Some of my learnings from a recent session for youth on the marriage liturgy and its impact on life:

1. Participant-centred learning

Participants bring knowledge of their world into the session. They are not blank slates. Therefore simple prompts, can elicit meaningful resources from their memories, personal experience and knowledge that can be useful in making the session rich and valuable in terms of learnings and gaining perspective.

2. Collaborative learning

Gone are the days when one sat in the confines of one’s studyroom/table alone. All major research programmes have been collaborative (eve if not acknowledged so!) for a very long time. In youth groups collaborative learnings enables participants from various walks of life to learn to work together and from one another.
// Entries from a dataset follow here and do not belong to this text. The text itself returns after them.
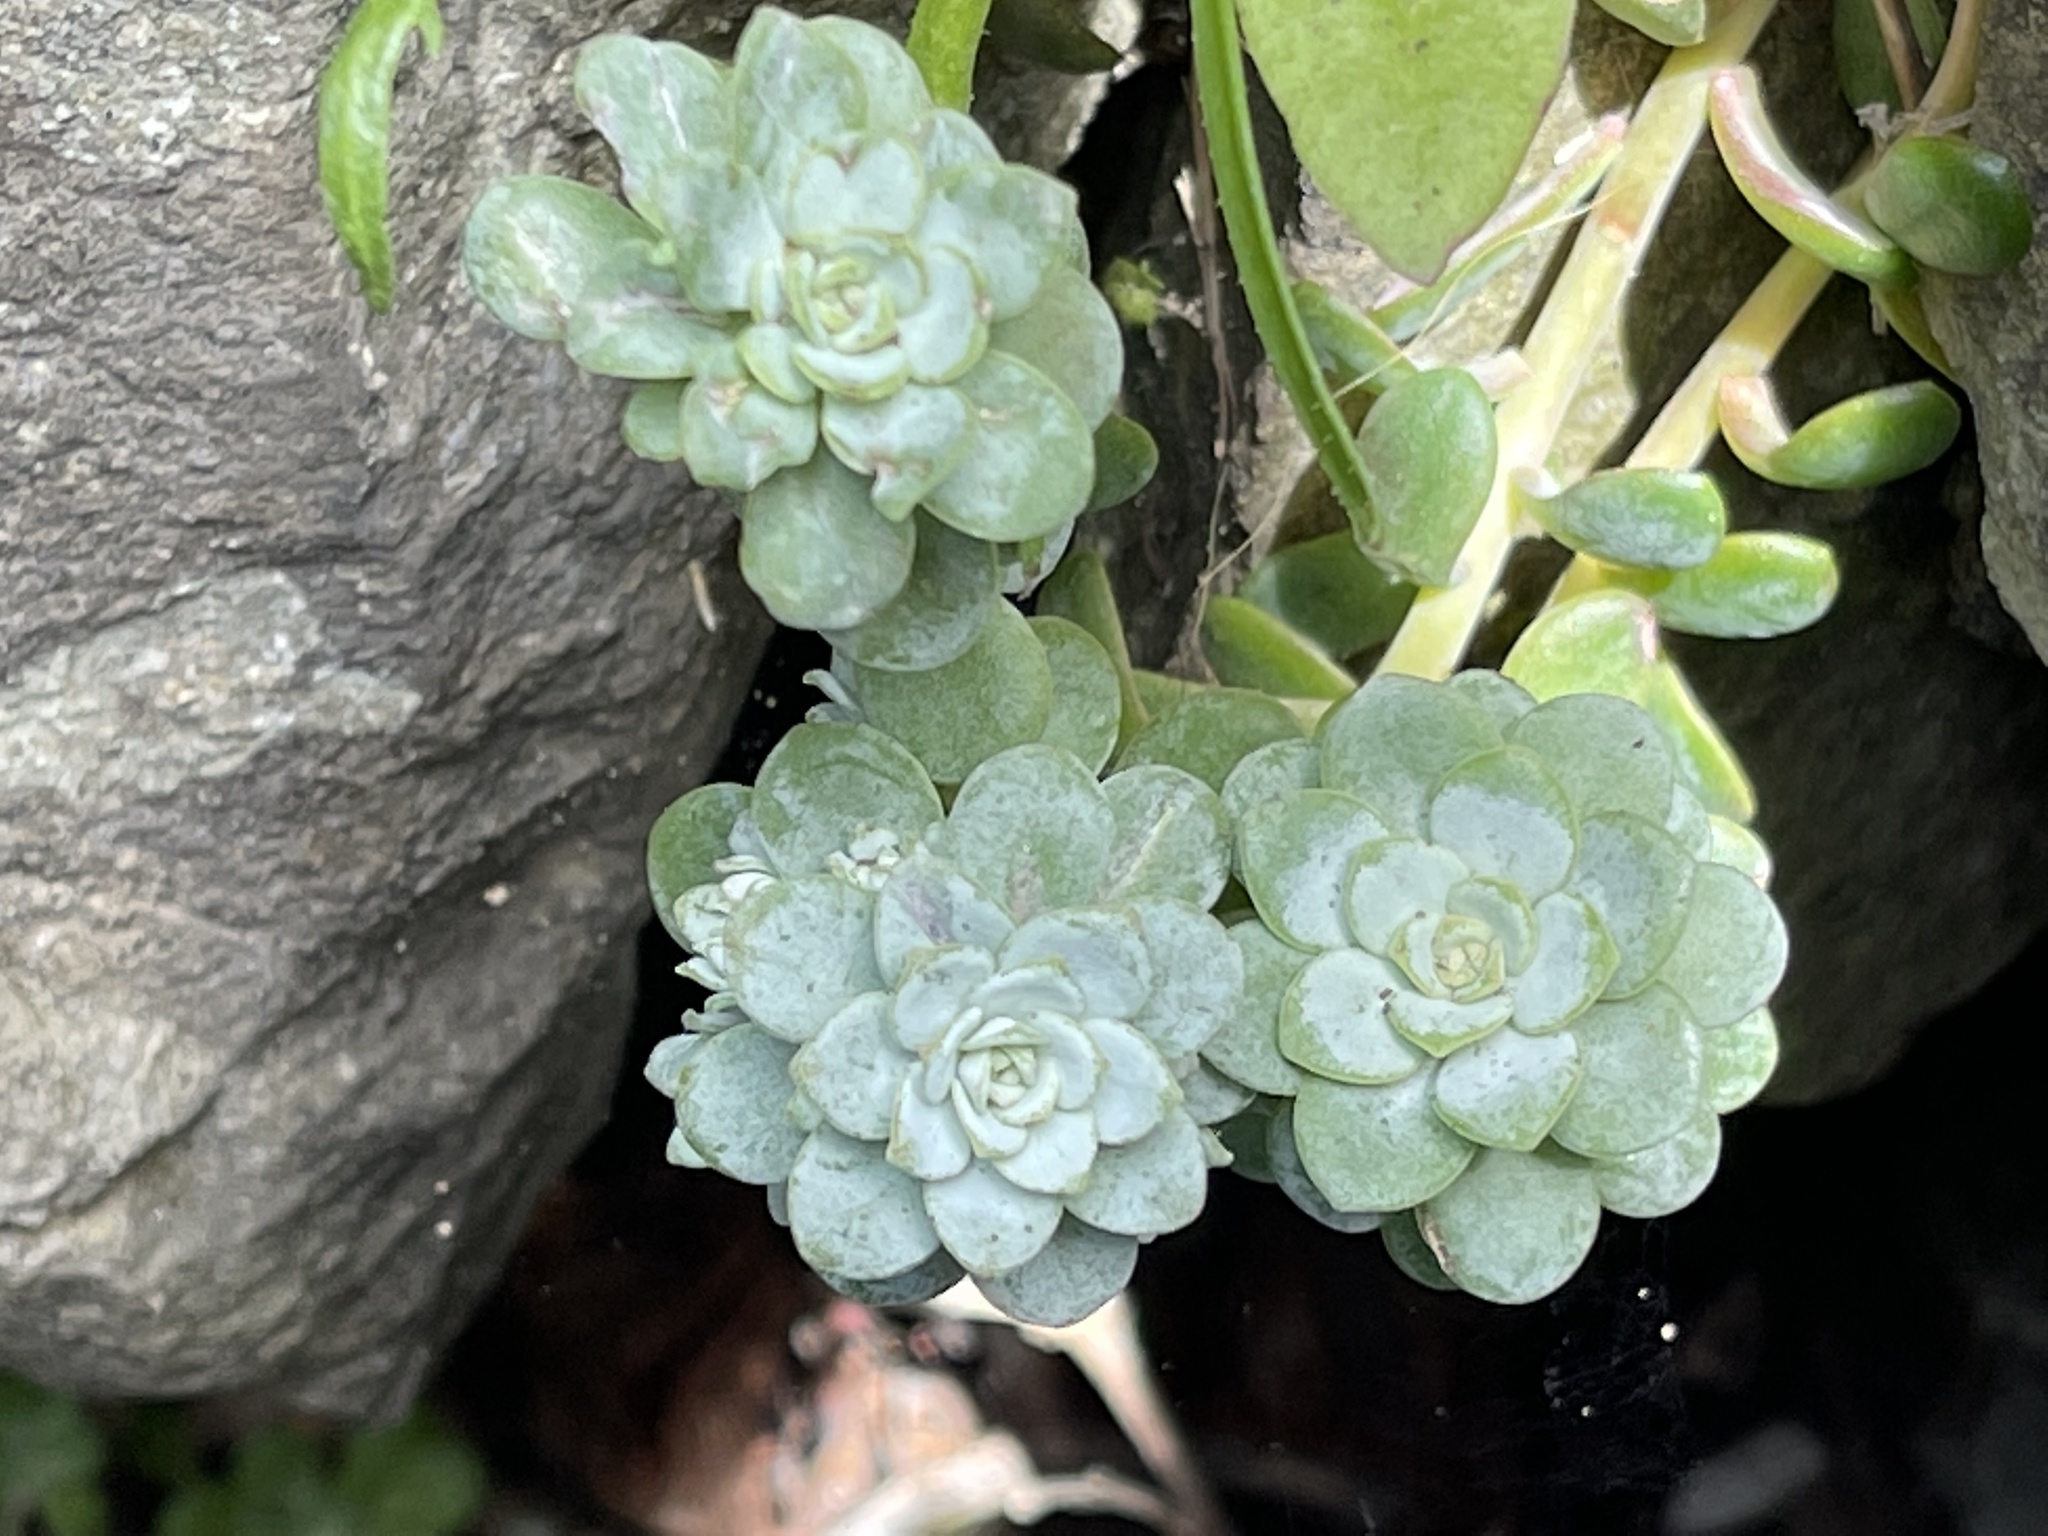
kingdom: Plantae
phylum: Tracheophyta
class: Magnoliopsida
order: Saxifragales
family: Crassulaceae
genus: Sedum
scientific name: Sedum spathulifolium
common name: Colorado stonecrop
3. Learning through problem-solving

The session was put-forth in the form of a problem-solving format. The participants had to be sort of detectives so that they could piece the clues together. There is no problem as such. So, you frame the learning material in the form of a problem-solving / mystery mode that enables participants to piece together their knowledge and learn through trial and error. Participants enjoy the feeling of having solved problems and become ready to solve another one, there by contributing to an ‘I/we can’ feeling that is conducive for learning the material at hand.

4. Gamification

Probably this is the most misunderstood part in the teaching process. Even companies like Kahoot, DuoLingo, Coursera, etc. have been using some form of gamification by adding points, bonuses, prizes, etc. in order to foster interest and make participants remain engaged with the material at hand. In our session, we offered points for completing levels, and early-bird prizes for completing early. Point announcements at various stages helped make the learning more competitive. This competitiveness is merely an encouragement to engage with the liturgical material and the Bible, which were the material they were learning.

5. Multi-lingual communication

This session bypassed the common tendency in our community to side with English or Malayalam. The reality of the students — bilingual nature — are brought in as a resource and a blessing in disguise. The participants get to inhabit both worlds in the same time. When applied in youth sessions in Delhi churches such as Mayur Vihar, Ghaziabad and Parparganj, the communications would flow seamlessly in an out of three languages — Hindi (heart language), English (official communication language), Malayalam (liturgical language and mother tongue).

6. Resource person’s Homework

This type of session requires the resource person to do enough homework by preparing worksheets and reformatting learning goals into the above categories.

For what is often miscontrued as a dry subject, this method, truly brought to life the participants as well as the resource person himself!

How do you go about conducting sessions? Would love to know more and learn from you.